Ugh! We just toured the History Museum here. There was a section honoring T.C. Walker and showing the 'colored school' sign. My son just couldn't understand it. I can't understand it. He said "so I wouldn't have been allowed to play with Isaiah?" How to explain that to a 8 year old...good luck!

Marlis said...

I've been talking to my children about this for a while now. Especially my daughter. Well she is ten and my son just turned five. We are caucasian/indian (asia) mix and so it's probably a lot easier for us to talk about it than for you guys. We don't have all that emotional content to it for us because we don't have only 3-4 generations between us and what happened. My son thought it was plain stupid that he couldn't have played with his best friend. As for me, i know i would never have married my husband or my mother her father because both my husband and father are asian-indians. Thank you America, had it not been for you we'd all be talkin' German right now.

The past is just that. The past. We need to learn from it and take the lessons from it to move on and create a better world. When I read MLK's speeches I tear up. OK, I"ll admit it I choke up and go for the kleenex box. That reminds me I need to post my 'I have a dream' vocab lesson on my blog. My grandfather was a Nazi. That doesn't mean it's my guilt or my childrens'. But it brings history all that closer to us and brings about opportunities to talk to our children about tolerance, about how far we've come and how much further we still have to go.

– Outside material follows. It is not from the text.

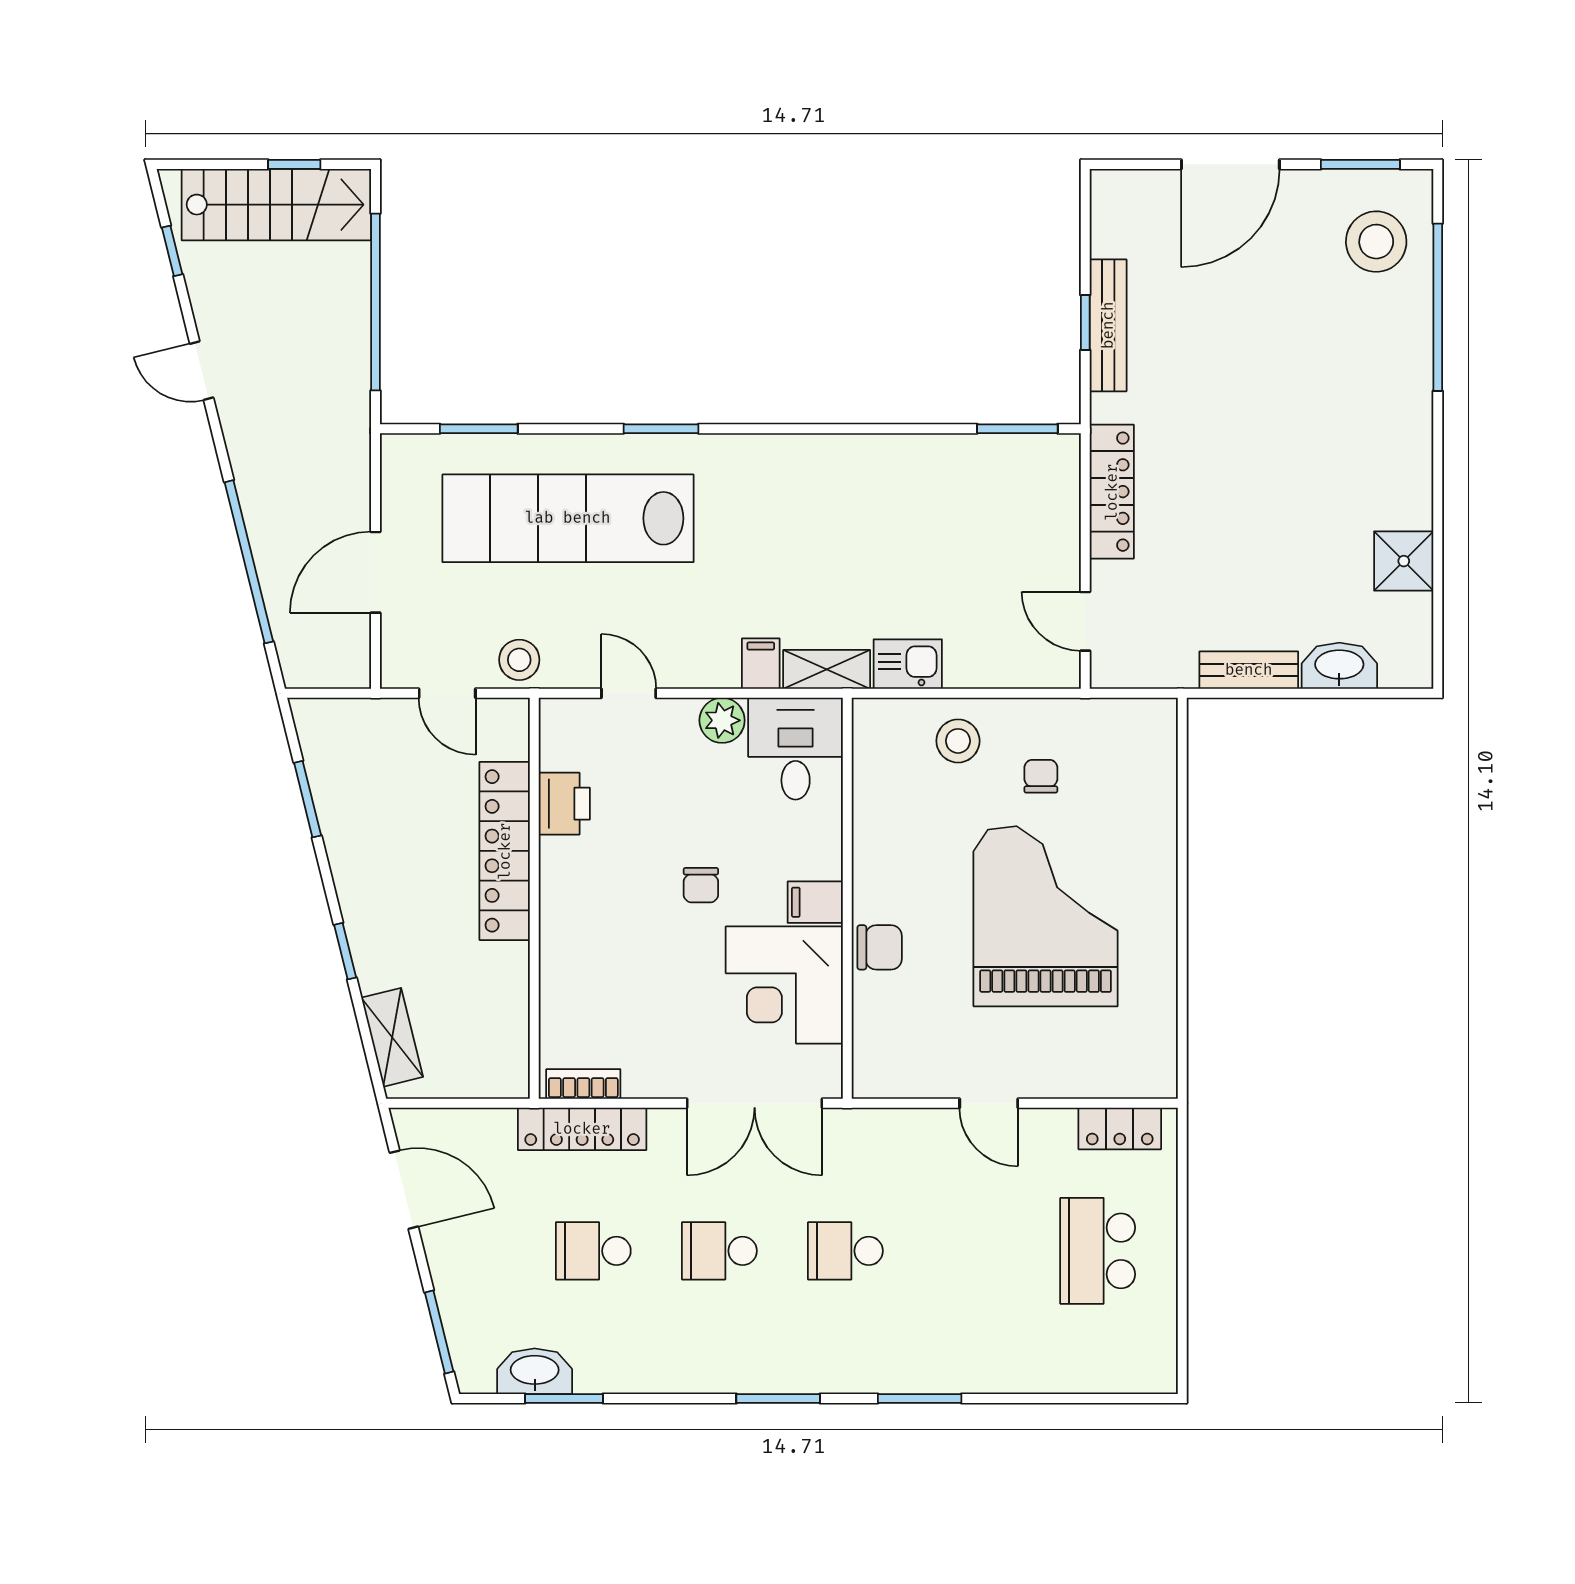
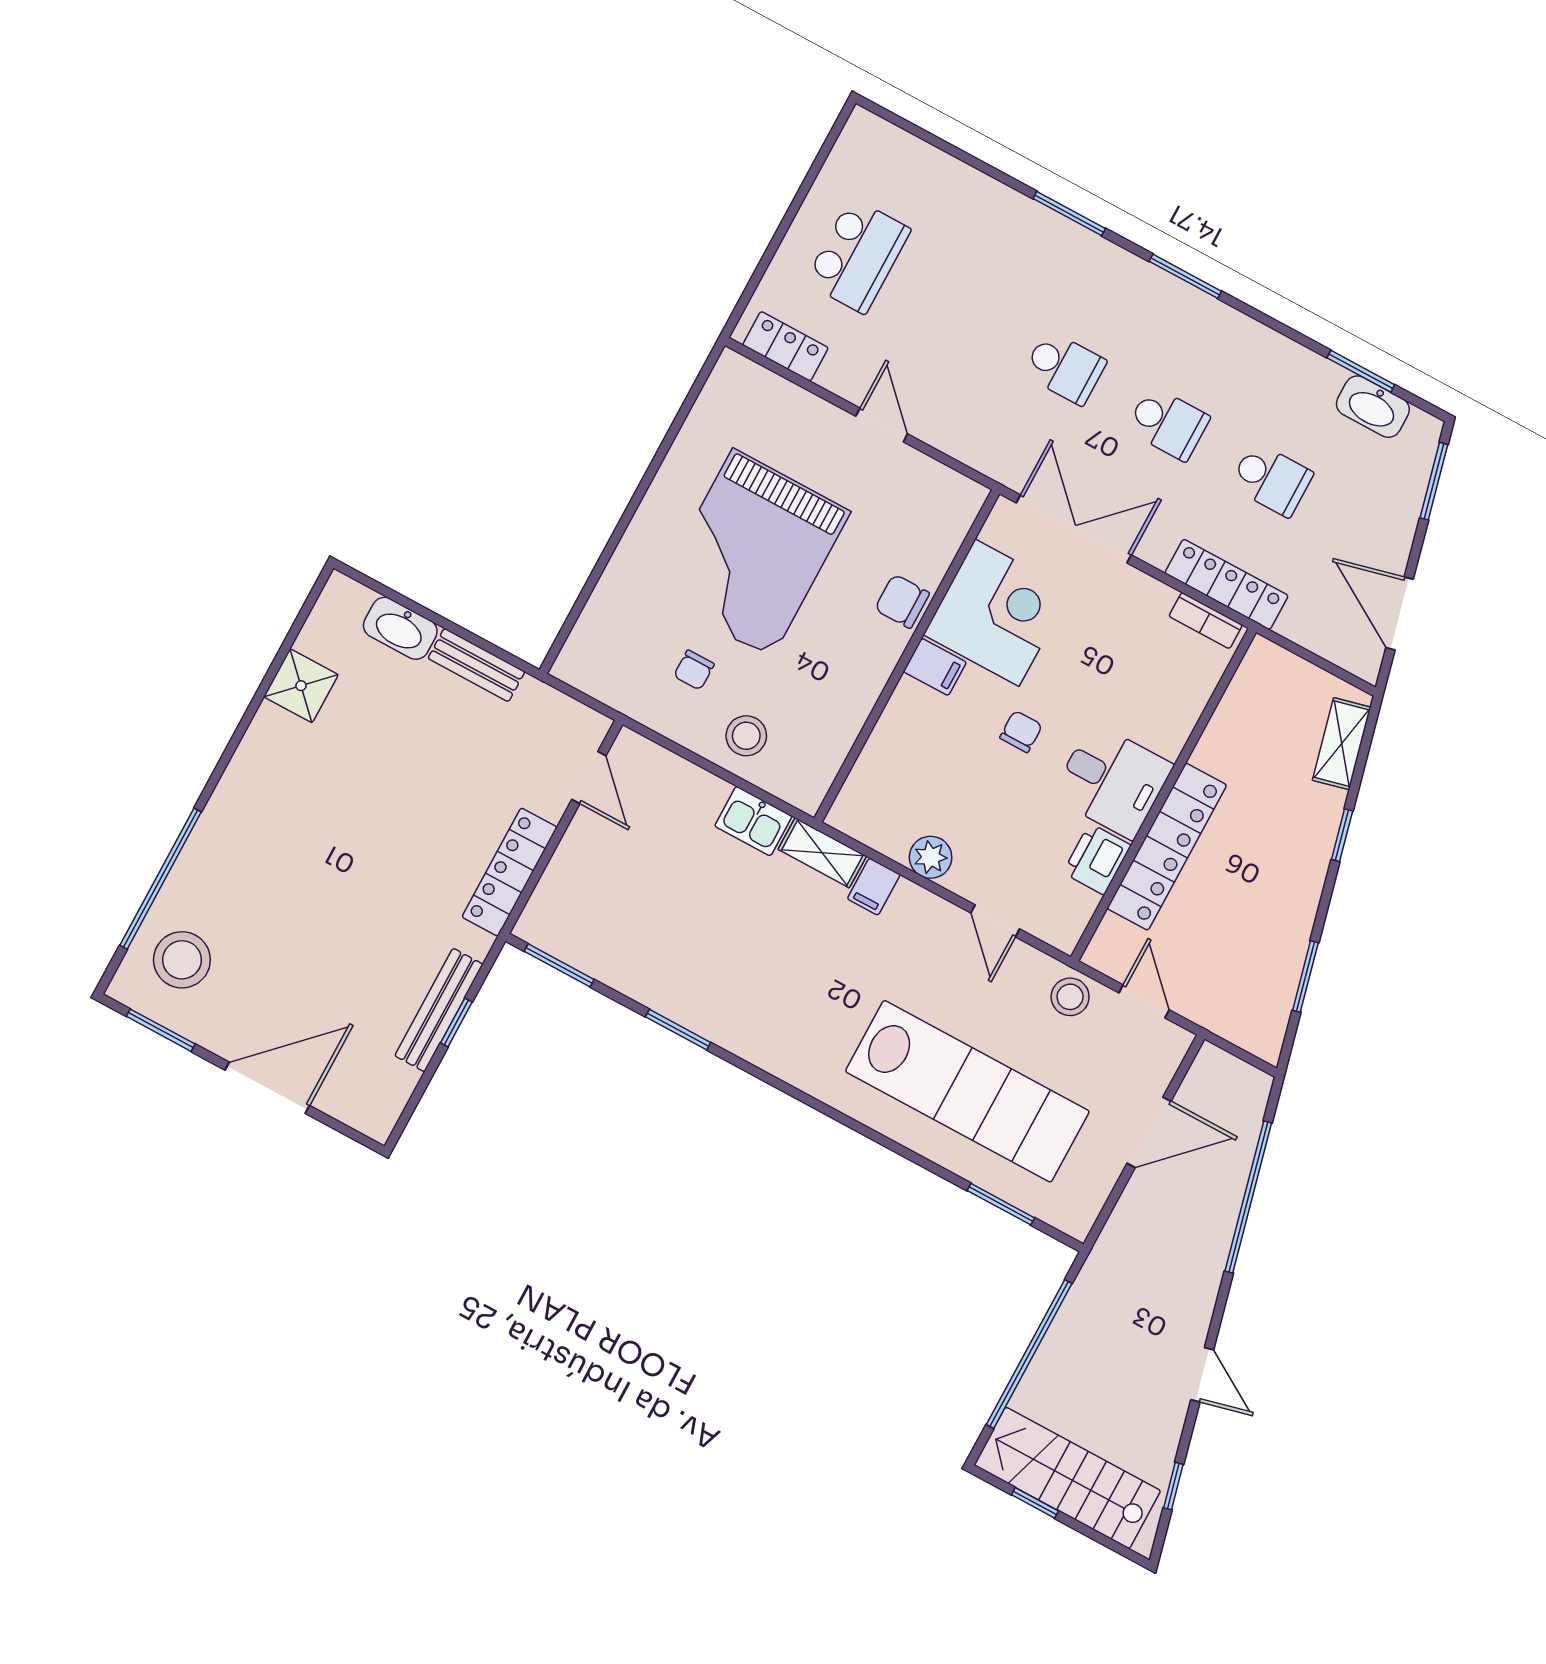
window: (661, 429) -> (678, 1030), moved
desk: (796, 749) -> (1112, 781), moved, turned -90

I can't imagine how painful and hard it must have been for you to see your childrens' confused expressions. Use this opportunity to teach them about all those amazing people who paved the way. And i know I don't have to give you those names:)

(((Hugs))).

PS I've been lurking on your site for a year now.

J. Bramlett said...

I can only imagine what a tough subject that would be to teach! I can also only imagine how heartbreaking it must have been for you to see your children's reactions.

God Bless you for getting through the lesson. Hopefully the new generation of children can create a new world where that type of prejudice doesn't exist. I think there is some proof to this change seeing as you weren't forced to teach it sooner for "another" reason.

Mrs. C said...

I am sooooo dreading even mentioning this part of history to my children because I'm still not entirely sure they have the social sense to um, use that information wisely...

My autistic and very literal child once asked a black cashier at the grocery cafe if her boss knew she was away from the farm. (That was fun. Not.)

Then I explained to the kid out of her earshot later that black folks came here from Africa a long, long time ago and now they are AMERICAN like you, so no more talking about being away from the farm, ok? That's why some people call them African AMERICANS, mmkay?


So from the cafe, we walked to the produce section and wouldn't you know, he walked right up to a black fellow and said, "You're from Africa!"

The guy about dropped the crate of peppers and shouted, "YES! I am from Kenya! How did you know??"

LOL exit stage right...

Ahermitt said...

I sure that was embarrassing for you Mrs. C... but I am glad for my first belly laugh of the day!